Ce jour va t’engendrer et t’arracher la vie[1].
 

ŒDIPE.
Discours vains et confus ! La raison t’est ravie !


TIRÉSIAS.
Ces énigmes, jadis, tu pouvais les sonder.


ŒDIPE.
Oui, sur elles j’ai vu ma gloire se fonder.


TIRÉSIAS.
Ta perte fut le fruit de ce triste avantage.


ŒDIPE.
Qu’importe ? j’ai sauvé Thèbe, on m’en rend hommage.


TIRÉSIAS.
Je me retire ; adieu... qu’on me mène chez moi.


ŒDIPE.
Laisse-nous, ton aspect seul nous remplit d’effroi.


TIRÉSIAS.
Je sors, mais en partant, sans craindre ta présence

Je dirai tout ce dont mon art a connaissance :
Tu ne peux rien sur moi, je le dis : L’assassin
Que depuis si longtemps tu ne cherchas qu’en vain,

  1. Ce jour-ci t’engendrera et te détruira, c’est-à-dire tu te connaîtras toi-même. Voltaire a dit :
    Ce jour te donnera la naissance et la mort.

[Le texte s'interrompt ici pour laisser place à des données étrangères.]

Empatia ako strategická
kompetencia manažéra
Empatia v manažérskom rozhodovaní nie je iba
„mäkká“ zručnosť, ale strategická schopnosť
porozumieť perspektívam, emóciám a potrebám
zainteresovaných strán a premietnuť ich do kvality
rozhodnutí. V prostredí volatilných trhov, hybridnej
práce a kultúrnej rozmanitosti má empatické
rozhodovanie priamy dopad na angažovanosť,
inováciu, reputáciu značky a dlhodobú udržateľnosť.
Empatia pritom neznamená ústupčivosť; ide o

    Ce vers prophétique est aussi admirable dans l’imitateur que dans l’original. Le vers de Sophocle, dont le nôtre approche beaucoup plus, fait voir combien la langue grecque était plus hardie que la langue française dans son expression. Le vers de Voltaire montre comment on imite avec bonheur. Nous aurions pu dire encore :

    Ce jour va te donner et la vie et la mort.